The development rights to their projects have become difficult to sell. The projects also have become difficult to finance in the tax equity market. Michael Storch, executive vice president and chief corporate development officer of Enel Green Power North America, asked at the Global Windpower 2016 convention in late May, “Are we going to end up with a double standard where we could not raise tax equity earlier because [of concerns about whether there was] enough physical work, and we cannot raise tax equity today because what the investors thought was too little now looks to them like too much.”

One group of developers asked the Treasury and Internal Revenue Service to address the problem by letting developers choose to live under the former two-year window for completing projects that runs from the end of 2016, regardless of when construction started. This option would be available for any developer whose project was under construction before 2017. It would mean a project on which construction started in 2016 or any earlier year would have until the end of 2018 to be completed to qualify for full tax credits. If the project takes longer, then the developer would have to prove continuous work.
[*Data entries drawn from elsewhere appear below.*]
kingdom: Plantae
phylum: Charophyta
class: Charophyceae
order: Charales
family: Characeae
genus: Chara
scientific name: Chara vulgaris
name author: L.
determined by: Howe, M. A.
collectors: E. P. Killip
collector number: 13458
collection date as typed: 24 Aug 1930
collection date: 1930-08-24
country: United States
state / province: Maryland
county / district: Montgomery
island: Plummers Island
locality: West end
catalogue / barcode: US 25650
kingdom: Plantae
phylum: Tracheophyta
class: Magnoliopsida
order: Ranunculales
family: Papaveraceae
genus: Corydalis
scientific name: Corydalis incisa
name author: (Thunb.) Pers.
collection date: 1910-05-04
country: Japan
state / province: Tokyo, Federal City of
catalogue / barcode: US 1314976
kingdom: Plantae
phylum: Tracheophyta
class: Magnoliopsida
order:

Anyone choosing this two-year window would be allowed to prove continuous work based on the 5% test if at least 5% of the project cost is incurred by the end of 2016, even if physical work started in an earlier year. This would make it easier to prove continuous work if required to do so.

The American Wind Energy Association proposed a series of alternatives. AWEA wants the IRS to address when earlier physical work can be abandoned and, thus, free the project to establish a new construction-start date.

It also wants a four-year window from the end of 2016 for all projects that started construction any time before 2017. And it says a project should not be barred from upgrading to the 5% test. If work started under both the physical work test and the 5% test, then the developer should be able to choose which it prefers. At the very least, it says, inability to upgrade should be applied prospectively after the IRS changed the rules on May 5 this year.

Developers faced earlier deadlines at the end of 2011, 2013 and 2014 to start construction to qualify for Treasury cash grants or tax credits.

The IRS has issued five notices — two in 2013 and one each in 2014, 2015 and 2016 — explaining how the construction-start rules work for tax credits.

The agency has reserved on construction-start issues for solar projects, which have until the end of 2019 to start construction and qualify for a full 30% investment tax credit. Solar projects, unlike other projects, face an outside deadline of December 2023 to be put in service to qualify for a larger tax credit than the permanent 10% investment tax credit. The IRS must still decide what continuous work requirement, if any, to impose on solar in view of this outside deadline to finish.

The solar notice is expected this fall.

It could serve as a vehicle for relief on the retrospective four-year window for other renewable energy projects. However, if the solar notice slips to late in the year, then it would not leave enough time for developers who want to move to the 5% test to do so. The Treasury is aware of this problem. It is possible there could be a separate, shorter notice solely addressed to the lookback issue.